What makes his accomplishments even more amazing is that in the last few years he had been homeless. Forced to leave his family home because of relationship problems, some stemming from gang violence in the neighborhood, Boone found food and an occasional bed with friends when he could.
Some nights those just weren't being offered, so he slept on park benches until animals and neighborhood dangers led him find a nicer neighborhood near the Coventry area of Cleveland.
"I had to find a safer park with less dangers," said Boone. "I like it in that area near the park."
Boone's accomplishments and thirst for knowledge never waned as he searched for more than a text book education. Enter MC2 Stem School between Perkins Avenue and Superior Avenue in downtown Cleveland.
At MC2 Stem, Boone found the exact fit, where it seemed he was born to absorb what they were offering. Head of School/Principal Jeff McClellan found Boone to be such a great student and all-around person, but with a serious living situation, so he stepped in to help. After a family home discussion with his wife, McClellan decided to offer him a place to live until he could find another home.
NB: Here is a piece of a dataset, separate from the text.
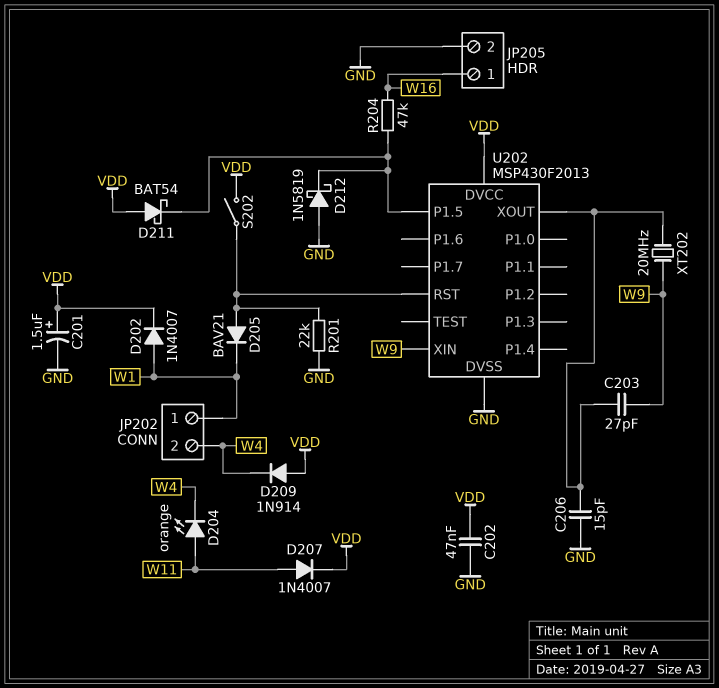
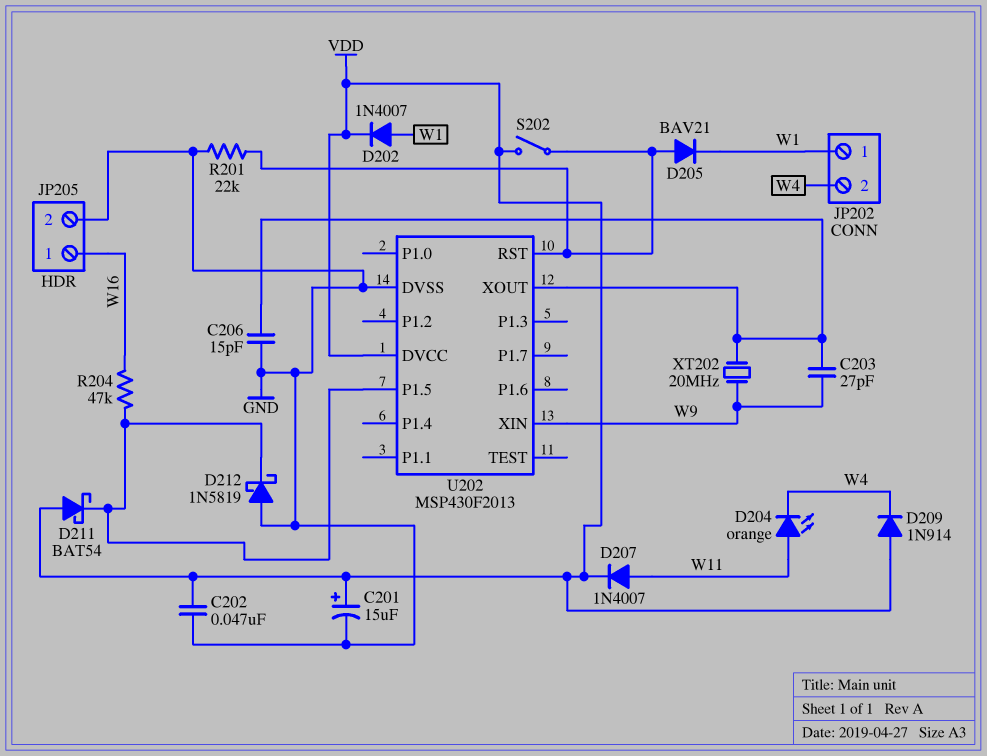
C201: 1.5uF (plus VDD, minus GND) -> 15uF (plus VDD, minus GND)

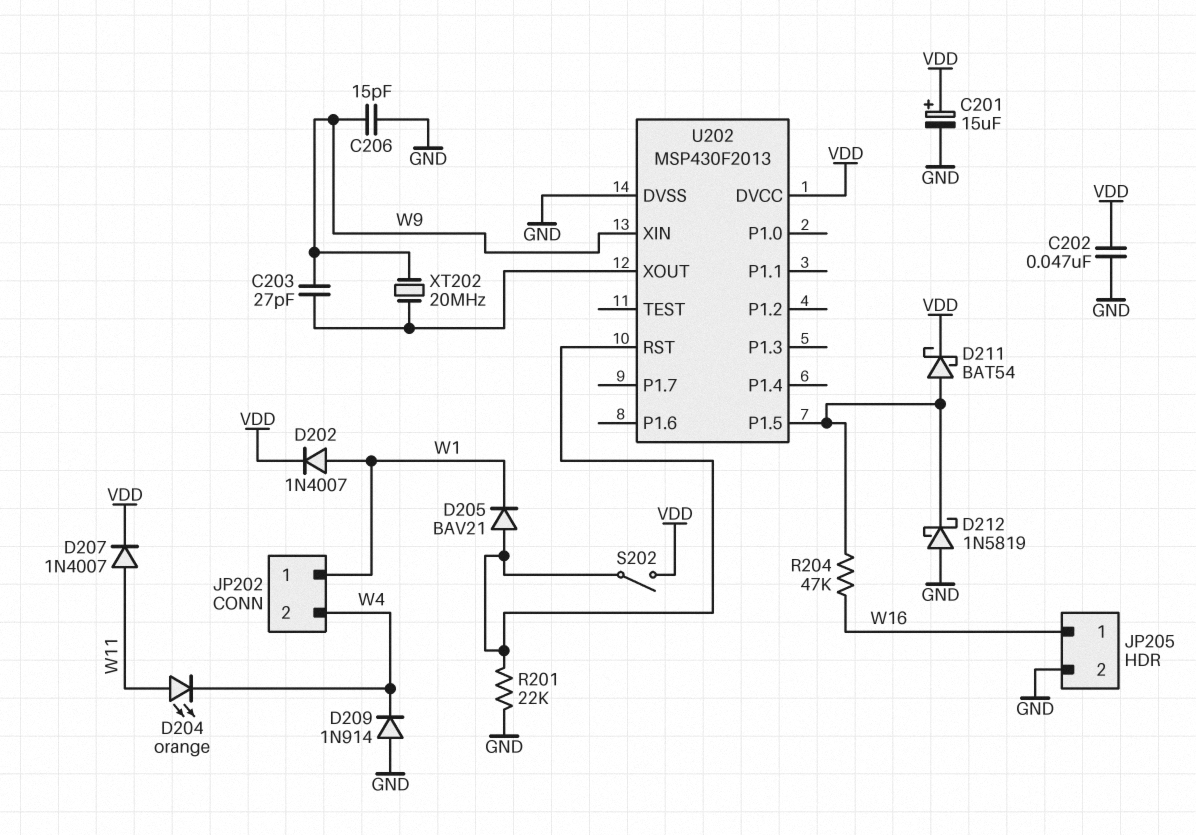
C206: 15pF (GND, U202/XOUT) -> 15pF (GND, W9)
D209: diode 1N914 (A VDD, K W4) -> diode 1N914 (A GND, K W4)
D211: schottky BAT54 (A VDD, K U202/P1.5) -> schottky BAT54 (A U202/P1.5, K VDD)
"Here's a kid who's doing everything in his power to get where he wants to go and we had the available resources to provide a little additional support. Wish I could that for everyone, but this was a unique case. Probably won't be the last time, but we're just really proud of David," said McClellan.
Boone will graduate from high school this Saturday, but he's looking forward to joining fellow freshmen this fall in Cambridge, Massachusetts. He hopes to continue his love for engineering and computer science when he arrives.
"M.I.T. didn't accept me even after doing my internship project there, but when Harvard accepted me, that's wasn't a bad back-up plan," said Boone.